| Stored records |
+++
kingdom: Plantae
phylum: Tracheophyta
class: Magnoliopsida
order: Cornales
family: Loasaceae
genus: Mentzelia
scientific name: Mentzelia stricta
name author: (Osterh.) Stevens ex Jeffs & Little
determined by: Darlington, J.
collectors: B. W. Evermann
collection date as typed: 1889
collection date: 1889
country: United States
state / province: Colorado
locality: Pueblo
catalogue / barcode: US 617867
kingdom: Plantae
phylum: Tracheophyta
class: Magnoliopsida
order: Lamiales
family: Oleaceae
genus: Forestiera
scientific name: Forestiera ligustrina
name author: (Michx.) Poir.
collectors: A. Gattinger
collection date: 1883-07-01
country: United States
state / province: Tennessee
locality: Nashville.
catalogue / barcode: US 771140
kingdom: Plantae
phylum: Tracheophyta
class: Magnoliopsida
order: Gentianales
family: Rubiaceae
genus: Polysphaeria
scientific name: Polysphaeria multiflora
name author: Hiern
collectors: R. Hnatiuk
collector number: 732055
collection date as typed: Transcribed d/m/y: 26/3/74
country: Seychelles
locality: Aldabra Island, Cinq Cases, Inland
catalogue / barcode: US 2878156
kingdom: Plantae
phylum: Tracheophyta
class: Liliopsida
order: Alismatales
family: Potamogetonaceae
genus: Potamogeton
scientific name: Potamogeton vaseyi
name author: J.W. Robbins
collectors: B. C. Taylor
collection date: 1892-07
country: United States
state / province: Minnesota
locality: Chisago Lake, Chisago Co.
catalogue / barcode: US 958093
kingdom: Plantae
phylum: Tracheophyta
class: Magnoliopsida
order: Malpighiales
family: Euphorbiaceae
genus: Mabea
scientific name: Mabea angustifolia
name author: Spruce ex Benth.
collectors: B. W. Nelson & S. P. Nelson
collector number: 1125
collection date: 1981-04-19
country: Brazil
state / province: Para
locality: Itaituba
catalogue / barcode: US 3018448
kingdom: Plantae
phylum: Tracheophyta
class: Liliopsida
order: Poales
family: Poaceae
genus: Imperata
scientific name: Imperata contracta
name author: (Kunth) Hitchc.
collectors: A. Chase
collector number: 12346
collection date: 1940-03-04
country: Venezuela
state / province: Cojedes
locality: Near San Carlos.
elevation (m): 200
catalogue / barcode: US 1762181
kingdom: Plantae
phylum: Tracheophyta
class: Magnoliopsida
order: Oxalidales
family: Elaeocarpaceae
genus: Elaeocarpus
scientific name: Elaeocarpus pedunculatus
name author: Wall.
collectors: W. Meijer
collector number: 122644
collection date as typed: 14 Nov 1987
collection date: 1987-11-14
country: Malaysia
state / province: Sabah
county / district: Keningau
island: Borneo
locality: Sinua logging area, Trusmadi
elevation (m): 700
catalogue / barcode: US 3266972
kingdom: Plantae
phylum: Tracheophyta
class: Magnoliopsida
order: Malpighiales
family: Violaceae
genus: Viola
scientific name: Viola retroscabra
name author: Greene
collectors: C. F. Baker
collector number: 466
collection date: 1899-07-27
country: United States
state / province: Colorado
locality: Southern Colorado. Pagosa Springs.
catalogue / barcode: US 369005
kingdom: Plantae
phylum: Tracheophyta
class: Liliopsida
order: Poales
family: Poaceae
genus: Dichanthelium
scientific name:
+++
| Given instruction |
Convert every line of the material above into a numbered list, leaving out any blank lines.

| Problem solution |
1. kingdom: Plantae
2. phylum: Tracheophyta
3. class: Magnoliopsida
4. order: Cornales
5. family: Loasaceae
6. genus: Mentzelia
7. scientific name: Mentzelia stricta
8. name author: (Osterh.) Stevens ex Jeffs & Little
9. determined by: Darlington, J.
10. collectors: B. W. Evermann
11. collection date as typed: 1889
12. collection date: 1889
13. country: United States
14. state / province: Colorado
15. locality: Pueblo
16. catalogue / barcode: US 617867
17. kingdom: Plantae
18. phylum: Tracheophyta
19. class: Magnoliopsida
20. order: Lamiales
21. family: Oleaceae
22. genus: Forestiera
23. scientific name: Forestiera ligustrina
24. name author: (Michx.) Poir.
25. collectors: A. Gattinger
26. collection date: 1883-07-01
27. country: United States
28. state / province: Tennessee
29. locality: Nashville.
30. catalogue / barcode: US 771140
31. kingdom: Plantae
32. phylum: Tracheophyta
33. class: Magnoliopsida
34. order: Gentianales
35. family: Rubiaceae
36. genus: Polysphaeria
37. scientific name: Polysphaeria multiflora
38. name author: Hiern
39. collectors: R. Hnatiuk
40. collector number: 732055
41. collection date as typed: Transcribed d/m/y: 26/3/74
42. country: Seychelles
43. locality: Aldabra Island, Cinq Cases, Inland
44. catalogue / barcode: US 2878156
45. kingdom: Plantae
46. phylum: Tracheophyta
47. class: Liliopsida
48. order: Alismatales
49. family: Potamogetonaceae
50. genus: Potamogeton
51. scientific name: Potamogeton vaseyi
52. name author: J.W. Robbins
53. collectors: B. C. Taylor
54. collection date: 1892-07
55. country: United States
56. state / province: Minnesota
57. locality: Chisago Lake, Chisago Co.
58. catalogue / barcode: US 958093
59. kingdom: Plantae
60. phylum: Tracheophyta
61. class: Magnoliopsida
62. order: Malpighiales
63. family: Euphorbiaceae
64. genus: Mabea
65. scientific name: Mabea angustifolia
66. name author: Spruce ex Benth.
67. collectors: B. W. Nelson & S. P. Nelson
68. collector number: 1125
69. collection date: 1981-04-19
70. country: Brazil
71. state / province: Para
72. locality: Itaituba
73. catalogue / barcode: US 3018448
74. kingdom: Plantae
75. phylum: Tracheophyta
76. class: Liliopsida
77. order: Poales
78. family: Poaceae
79. genus: Imperata
80. scientific name: Imperata contracta
81. name author: (Kunth) Hitchc.
82. collectors: A. Chase
83. collector number: 12346
84. collection date: 1940-03-04
85. country: Venezuela
86. state / province: Cojedes
87. locality: Near San Carlos.
88. elevation (m): 200
89. catalogue / barcode: US 1762181
90. kingdom: Plantae
91. phylum: Tracheophyta
92. class: Magnoliopsida
93. order: Oxalidales
94. family: Elaeocarpaceae
95. genus: Elaeocarpus
96. scientific name: Elaeocarpus pedunculatus
97. name author: Wall.
98. collectors: W. Meijer
99. collector number: 122644
100. collection date as typed: 14 Nov 1987
101. collection date: 1987-11-14
102. country: Malaysia
103. state / province: Sabah
104. county / district: Keningau
105. island: Borneo
106. locality: Sinua logging area, Trusmadi
107. elevation (m): 700
108. catalogue / barcode: US 3266972
109. kingdom: Plantae
110. phylum: Tracheophyta
111. class: Magnoliopsida
112. order: Malpighiales
113. family: Violaceae
114. genus: Viola
115. scientific name: Viola retroscabra
116. name author: Greene
117. collectors: C. F. Baker
118. collector number: 466
119. collection date: 1899-07-27
120. country: United States
121. state / province: Colorado
122. locality: Southern Colorado. Pagosa Springs.
123. catalogue / barcode: US 369005
124. kingdom: Plantae
125. phylum: Tracheophyta
126. class: Liliopsida
127. order: Poales
128. family: Poaceae
129. genus: Dichanthelium
130. scientific name:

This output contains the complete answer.